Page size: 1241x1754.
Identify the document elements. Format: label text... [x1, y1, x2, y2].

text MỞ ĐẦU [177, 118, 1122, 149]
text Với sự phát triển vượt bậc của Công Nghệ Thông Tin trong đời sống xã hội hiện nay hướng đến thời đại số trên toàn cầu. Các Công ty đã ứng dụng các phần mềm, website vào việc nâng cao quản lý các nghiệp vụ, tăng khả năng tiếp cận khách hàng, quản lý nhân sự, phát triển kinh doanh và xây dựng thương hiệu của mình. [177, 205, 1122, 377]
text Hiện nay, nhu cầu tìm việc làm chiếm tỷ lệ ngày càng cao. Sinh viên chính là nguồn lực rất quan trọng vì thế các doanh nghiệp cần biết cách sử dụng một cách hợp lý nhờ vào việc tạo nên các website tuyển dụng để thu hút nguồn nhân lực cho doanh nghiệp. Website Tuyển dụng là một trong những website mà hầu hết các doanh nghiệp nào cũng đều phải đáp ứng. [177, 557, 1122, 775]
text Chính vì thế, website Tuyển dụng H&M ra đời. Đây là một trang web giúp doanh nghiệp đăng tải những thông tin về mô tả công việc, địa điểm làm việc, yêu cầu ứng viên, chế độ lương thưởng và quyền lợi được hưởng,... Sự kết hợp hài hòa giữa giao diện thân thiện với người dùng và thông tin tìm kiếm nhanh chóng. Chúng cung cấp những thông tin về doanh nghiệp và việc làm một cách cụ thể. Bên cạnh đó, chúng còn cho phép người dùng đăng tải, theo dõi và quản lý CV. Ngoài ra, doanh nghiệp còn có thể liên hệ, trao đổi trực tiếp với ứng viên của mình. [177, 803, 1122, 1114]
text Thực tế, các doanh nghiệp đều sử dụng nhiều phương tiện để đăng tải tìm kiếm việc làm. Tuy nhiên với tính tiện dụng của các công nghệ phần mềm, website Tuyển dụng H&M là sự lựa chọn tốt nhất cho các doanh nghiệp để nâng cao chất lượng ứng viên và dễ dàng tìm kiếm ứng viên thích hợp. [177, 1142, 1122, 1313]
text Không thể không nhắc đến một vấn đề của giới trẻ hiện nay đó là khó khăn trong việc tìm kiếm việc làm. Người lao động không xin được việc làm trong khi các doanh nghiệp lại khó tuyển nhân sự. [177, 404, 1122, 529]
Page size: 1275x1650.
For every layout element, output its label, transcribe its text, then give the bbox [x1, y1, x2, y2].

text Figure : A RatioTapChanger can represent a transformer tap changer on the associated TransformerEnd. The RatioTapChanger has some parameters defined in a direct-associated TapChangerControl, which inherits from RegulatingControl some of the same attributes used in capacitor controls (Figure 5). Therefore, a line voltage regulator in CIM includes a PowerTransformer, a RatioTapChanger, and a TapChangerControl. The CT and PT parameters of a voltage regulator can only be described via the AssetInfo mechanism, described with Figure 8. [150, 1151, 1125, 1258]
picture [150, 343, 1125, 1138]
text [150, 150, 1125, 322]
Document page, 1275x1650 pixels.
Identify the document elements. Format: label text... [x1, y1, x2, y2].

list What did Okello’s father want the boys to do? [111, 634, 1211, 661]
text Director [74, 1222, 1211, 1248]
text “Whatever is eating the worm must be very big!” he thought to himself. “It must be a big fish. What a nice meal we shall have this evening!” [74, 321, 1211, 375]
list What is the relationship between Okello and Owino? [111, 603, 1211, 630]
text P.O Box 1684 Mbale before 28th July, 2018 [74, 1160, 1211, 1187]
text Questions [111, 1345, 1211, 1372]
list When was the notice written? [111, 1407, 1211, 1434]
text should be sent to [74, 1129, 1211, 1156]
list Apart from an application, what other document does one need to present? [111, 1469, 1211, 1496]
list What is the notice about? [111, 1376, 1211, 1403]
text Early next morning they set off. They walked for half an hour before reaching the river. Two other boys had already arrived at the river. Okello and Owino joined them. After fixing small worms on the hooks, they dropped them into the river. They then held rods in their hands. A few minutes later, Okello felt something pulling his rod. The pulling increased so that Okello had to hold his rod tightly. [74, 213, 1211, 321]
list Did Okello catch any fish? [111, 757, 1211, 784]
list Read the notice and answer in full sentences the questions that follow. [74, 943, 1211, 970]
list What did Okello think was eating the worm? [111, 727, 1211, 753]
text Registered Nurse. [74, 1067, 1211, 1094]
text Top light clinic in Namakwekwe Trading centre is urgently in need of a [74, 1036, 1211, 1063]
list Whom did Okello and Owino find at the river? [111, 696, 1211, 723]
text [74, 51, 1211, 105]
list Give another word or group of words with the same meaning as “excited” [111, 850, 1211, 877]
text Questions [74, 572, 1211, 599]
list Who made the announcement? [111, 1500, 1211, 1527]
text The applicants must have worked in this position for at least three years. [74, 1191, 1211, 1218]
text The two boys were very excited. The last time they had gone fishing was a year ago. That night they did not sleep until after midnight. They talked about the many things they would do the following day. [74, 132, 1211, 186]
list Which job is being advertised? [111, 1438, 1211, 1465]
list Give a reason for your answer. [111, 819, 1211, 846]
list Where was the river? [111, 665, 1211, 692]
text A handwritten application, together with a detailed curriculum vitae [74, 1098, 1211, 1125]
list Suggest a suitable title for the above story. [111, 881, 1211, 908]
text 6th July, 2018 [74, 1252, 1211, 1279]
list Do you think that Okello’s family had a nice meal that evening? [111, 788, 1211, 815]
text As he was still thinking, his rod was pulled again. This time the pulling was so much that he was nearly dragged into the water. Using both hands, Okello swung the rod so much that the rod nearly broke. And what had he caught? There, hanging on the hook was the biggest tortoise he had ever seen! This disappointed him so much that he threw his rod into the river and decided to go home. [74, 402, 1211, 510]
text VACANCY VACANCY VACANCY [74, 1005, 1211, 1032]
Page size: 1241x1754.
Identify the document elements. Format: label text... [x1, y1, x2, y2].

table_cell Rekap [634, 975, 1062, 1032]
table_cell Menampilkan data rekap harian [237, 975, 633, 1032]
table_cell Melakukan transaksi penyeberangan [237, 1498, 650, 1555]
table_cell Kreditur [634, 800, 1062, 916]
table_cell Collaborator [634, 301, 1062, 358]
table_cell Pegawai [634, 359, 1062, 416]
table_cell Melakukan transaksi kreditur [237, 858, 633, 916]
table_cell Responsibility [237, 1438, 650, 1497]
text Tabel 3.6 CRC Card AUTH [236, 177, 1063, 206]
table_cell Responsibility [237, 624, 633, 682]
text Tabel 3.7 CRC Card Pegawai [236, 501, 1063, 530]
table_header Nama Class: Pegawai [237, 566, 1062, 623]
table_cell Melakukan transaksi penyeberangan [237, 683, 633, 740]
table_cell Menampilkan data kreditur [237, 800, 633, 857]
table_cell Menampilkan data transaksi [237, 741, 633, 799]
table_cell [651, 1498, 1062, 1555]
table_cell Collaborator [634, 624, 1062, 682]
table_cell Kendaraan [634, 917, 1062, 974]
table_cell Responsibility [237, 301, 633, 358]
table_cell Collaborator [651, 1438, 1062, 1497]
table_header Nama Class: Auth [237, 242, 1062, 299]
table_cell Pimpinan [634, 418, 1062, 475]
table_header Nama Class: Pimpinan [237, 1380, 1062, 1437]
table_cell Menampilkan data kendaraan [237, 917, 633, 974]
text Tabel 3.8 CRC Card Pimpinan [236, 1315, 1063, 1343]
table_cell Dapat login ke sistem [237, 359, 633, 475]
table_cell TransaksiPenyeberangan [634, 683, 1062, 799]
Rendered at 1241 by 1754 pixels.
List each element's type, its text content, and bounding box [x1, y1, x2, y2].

══════════

→ **Instructions to follow**
Please transcribe the listing in full. Keep each line exact.

→ **Response to the exercise**
Page size: 1241x1754.
Identify the document elements. Format: label text... [x1, y1, x2, y2].

text MỞ ĐẦU [177, 118, 1122, 149]
text Với sự phát triển vượt bậc của Công Nghệ Thông Tin trong đời sống xã hội hiện nay hướng đến thời đại số trên toàn cầu. Các Công ty đã ứng dụng các phần mềm, website vào việc nâng cao quản lý các nghiệp vụ, tăng khả năng tiếp cận khách hàng, quản lý nhân sự, phát triển kinh doanh và xây dựng thương hiệu của mình. [177, 205, 1122, 377]
text Hiện nay, nhu cầu tìm việc làm chiếm tỷ lệ ngày càng cao. Sinh viên chính là nguồn lực rất quan trọng vì thế các doanh nghiệp cần biết cách sử dụng một cách hợp lý nhờ vào việc tạo nên các website tuyển dụng để thu hút nguồn nhân lực cho doanh nghiệp. Website Tuyển dụng là một trong những website mà hầu hết các doanh nghiệp nào cũng đều phải đáp ứng. [177, 557, 1122, 775]
text Chính vì thế, website Tuyển dụng H&M ra đời. Đây là một trang web giúp doanh nghiệp đăng tải những thông tin về mô tả công việc, địa điểm làm việc, yêu cầu ứng viên, chế độ lương thưởng và quyền lợi được hưởng,... Sự kết hợp hài hòa giữa giao diện thân thiện với người dùng và thông tin tìm kiếm nhanh chóng. Chúng cung cấp những thông tin về doanh nghiệp và việc làm một cách cụ thể. Bên cạnh đó, chúng còn cho phép người dùng đăng tải, theo dõi và quản lý CV. Ngoài ra, doanh nghiệp còn có thể liên hệ, trao đổi trực tiếp với ứng viên của mình. [177, 803, 1122, 1114]
text Thực tế, các doanh nghiệp đều sử dụng nhiều phương tiện để đăng tải tìm kiếm việc làm. Tuy nhiên với tính tiện dụng của các công nghệ phần mềm, website Tuyển dụng H&M là sự lựa chọn tốt nhất cho các doanh nghiệp để nâng cao chất lượng ứng viên và dễ dàng tìm kiếm ứng viên thích hợp. [177, 1142, 1122, 1313]
text Không thể không nhắc đến một vấn đề của giới trẻ hiện nay đó là khó khăn trong việc tìm kiếm việc làm. Người lao động không xin được việc làm trong khi các doanh nghiệp lại khó tuyển nhân sự. [177, 404, 1122, 529]
Page size: 1275x1650.
For every layout element, output its label, transcribe its text, then give the bbox [x1, y1, x2, y2].

text Figure : A RatioTapChanger can represent a transformer tap changer on the associated TransformerEnd. The RatioTapChanger has some parameters defined in a direct-associated TapChangerControl, which inherits from RegulatingControl some of the same attributes used in capacitor controls (Figure 5). Therefore, a line voltage regulator in CIM includes a PowerTransformer, a RatioTapChanger, and a TapChangerControl. The CT and PT parameters of a voltage regulator can only be described via the AssetInfo mechanism, described with Figure 8. [150, 1151, 1125, 1258]
picture [150, 343, 1125, 1138]
text [150, 150, 1125, 322]
Document page, 1275x1650 pixels.
Identify the document elements. Format: label text... [x1, y1, x2, y2].

list What did Okello’s father want the boys to do? [111, 634, 1211, 661]
text Director [74, 1222, 1211, 1248]
text “Whatever is eating the worm must be very big!” he thought to himself. “It must be a big fish. What a nice meal we shall have this evening!” [74, 321, 1211, 375]
list What is the relationship between Okello and Owino? [111, 603, 1211, 630]
text P.O Box 1684 Mbale before 28th July, 2018 [74, 1160, 1211, 1187]
text Questions [111, 1345, 1211, 1372]
list When was the notice written? [111, 1407, 1211, 1434]
text should be sent to [74, 1129, 1211, 1156]
list Apart from an application, what other document does one need to present? [111, 1469, 1211, 1496]
list What is the notice about? [111, 1376, 1211, 1403]
text Early next morning they set off. They walked for half an hour before reaching the river. Two other boys had already arrived at the river. Okello and Owino joined them. After fixing small worms on the hooks, they dropped them into the river. They then held rods in their hands. A few minutes later, Okello felt something pulling his rod. The pulling increased so that Okello had to hold his rod tightly. [74, 213, 1211, 321]
list Did Okello catch any fish? [111, 757, 1211, 784]
list Read the notice and answer in full sentences the questions that follow. [74, 943, 1211, 970]
list What did Okello think was eating the worm? [111, 727, 1211, 753]
text Registered Nurse. [74, 1067, 1211, 1094]
text Top light clinic in Namakwekwe Trading centre is urgently in need of a [74, 1036, 1211, 1063]
list Whom did Okello and Owino find at the river? [111, 696, 1211, 723]
text [74, 51, 1211, 105]
list Give another word or group of words with the same meaning as “excited” [111, 850, 1211, 877]
text Questions [74, 572, 1211, 599]
list Who made the announcement? [111, 1500, 1211, 1527]
text The applicants must have worked in this position for at least three years. [74, 1191, 1211, 1218]
text The two boys were very excited. The last time they had gone fishing was a year ago. That night they did not sleep until after midnight. They talked about the many things they would do the following day. [74, 132, 1211, 186]
list Which job is being advertised? [111, 1438, 1211, 1465]
list Give a reason for your answer. [111, 819, 1211, 846]
list Where was the river? [111, 665, 1211, 692]
text A handwritten application, together with a detailed curriculum vitae [74, 1098, 1211, 1125]
list Suggest a suitable title for the above story. [111, 881, 1211, 908]
text 6th July, 2018 [74, 1252, 1211, 1279]
list Do you think that Okello’s family had a nice meal that evening? [111, 788, 1211, 815]
text As he was still thinking, his rod was pulled again. This time the pulling was so much that he was nearly dragged into the water. Using both hands, Okello swung the rod so much that the rod nearly broke. And what had he caught? There, hanging on the hook was the biggest tortoise he had ever seen! This disappointed him so much that he threw his rod into the river and decided to go home. [74, 402, 1211, 510]
text VACANCY VACANCY VACANCY [74, 1005, 1211, 1032]
Page size: 1241x1754.
Identify the document elements. Format: label text... [x1, y1, x2, y2].

table_cell Rekap [634, 975, 1062, 1032]
table_cell Menampilkan data rekap harian [237, 975, 633, 1032]
table_cell Melakukan transaksi penyeberangan [237, 1498, 650, 1555]
table_cell Kreditur [634, 800, 1062, 916]
table_cell Collaborator [634, 301, 1062, 358]
table_cell Pegawai [634, 359, 1062, 416]
table_cell Melakukan transaksi kreditur [237, 858, 633, 916]
table_cell Responsibility [237, 1438, 650, 1497]
text Tabel 3.6 CRC Card AUTH [236, 177, 1063, 206]
table_cell Responsibility [237, 624, 633, 682]
text Tabel 3.7 CRC Card Pegawai [236, 501, 1063, 530]
table_header Nama Class: Pegawai [237, 566, 1062, 623]
table_cell Melakukan transaksi penyeberangan [237, 683, 633, 740]
table_cell Menampilkan data kreditur [237, 800, 633, 857]
table_cell Menampilkan data transaksi [237, 741, 633, 799]
table_cell [651, 1498, 1062, 1555]
table_cell Collaborator [634, 624, 1062, 682]
table_cell Kendaraan [634, 917, 1062, 974]
table_cell Responsibility [237, 301, 633, 358]
table_cell Collaborator [651, 1438, 1062, 1497]
table_header Nama Class: Auth [237, 242, 1062, 299]
table_cell Pimpinan [634, 418, 1062, 475]
table_header Nama Class: Pimpinan [237, 1380, 1062, 1437]
table_cell Menampilkan data kendaraan [237, 917, 633, 974]
text Tabel 3.8 CRC Card Pimpinan [236, 1315, 1063, 1343]
table_cell Dapat login ke sistem [237, 359, 633, 475]
table_cell TransaksiPenyeberangan [634, 683, 1062, 799]
Rendered at 1241 by 1754 pixels.
List each element's type, its text content, and bounding box [x1, y1, x2, y2].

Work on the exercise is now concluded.